The security personnel would then file 100 Jira tickets with severity ‘critical’ and activate the company’s all-hands-on-deck policy to get the issue addressed immediately.
100 engineers from various places in the org would need to be tracked and get assigned to fix this vulnerability.
Now let’s try to imagine how things look from the developers perspective. Most likely the developer is working on some high-value feature and wants to crank it out quickly to hit some top business milestone or deadline. Nevertheless, this is an important security alert, so the developer will have to address it. Here are the steps they would need to take:
Read about the particular vulnerability.
Read and become knowledgeable about Remote Code Executions, and the class of the vulnerability itself.
Try to figure out if the vulnerability impacts their particular application. Perhaps try to locate the actual exploit and confirm whether it is applicable or not.
Research what the possible fixes are for this vulnerability.
Apply the fixes.
Confirm they removed the vulnerability.
That’s a lot of work, and some of it requires real security expertise. The entire triaging workflow could take days, weeks, or even months depending on how heavy the internal workflows for your company are. And that’s not good.
Can we build software to help with triaging?

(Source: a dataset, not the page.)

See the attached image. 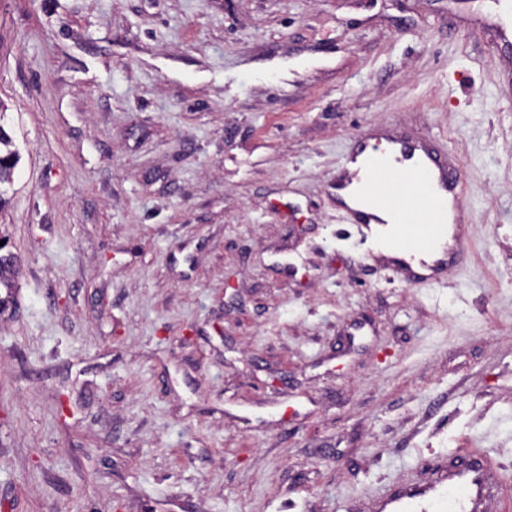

Probably! With some code instrumentation and machine learning, we could build a system that lets you know if there are code paths that are using the vulnerable method in the libraries carrying the vulnerabilities. If done accurately (i.e., low false positives and false negatives) that would reduce some of the triaging steps for the developers. However, even assuming we prove the vulnerability is exploitable in our context, the developer would still be tasked with figuring out the remediation!
Often more dangerous is when tools suggest to us that in the current context there might not exist data flows that allow for exploitation. In these cases, many organizations suppress or ignore the alert, and this is where the danger lies.
The fact that the code might not have vulnerable data flows right now doesn’t mean it won’t tomorrow. A method that isn’t called today, might be called after the next developer commit. The next developer in line will likely have no way to know that there is a vulnerable method hiding in the library they are using and that the alert for it was suppressed because that library method wasn’t called until now. Building your security posture on the invariant that the method isn’t called today is very close to reckless.
Looking at the big picture, triaging is just a precursor to fixing the vulnerabilities. It is used since fixing vulnerabilities is perceived to be hard and a big undertaking. But what if instead of using software to help to triage, we bypass all that and use software to automate fixing?
Snyk alert pull requests FTW!
When you add your projects to Snyk, we keep an accurate and continuous inventory of all your dependencies. That’s why when an important vulnerability like the Apache Struts RCE is released we can alert you in real time about its existence. More importantly, we can tell you exactly which of your applications is carrying the vulnerability. When you connect Snyk to your source code manager (like Github, Gitlab or BitBucket) we can do even better than that and send a pull request with the fix itself directly to your affected repos.
All you need to do to remove the vulnerability from your code is approve the pull request. Remediating the vulnerability is the right action to take, regardless of whether that code is being executed or not by your data flows today.
Not only can the entire triaging flow be replaced with a single “accept” button of the pull request, but it also reduces the level of security expertise inside the organization needed to execute fixes. Security made simple and fast—that’s pretty cool.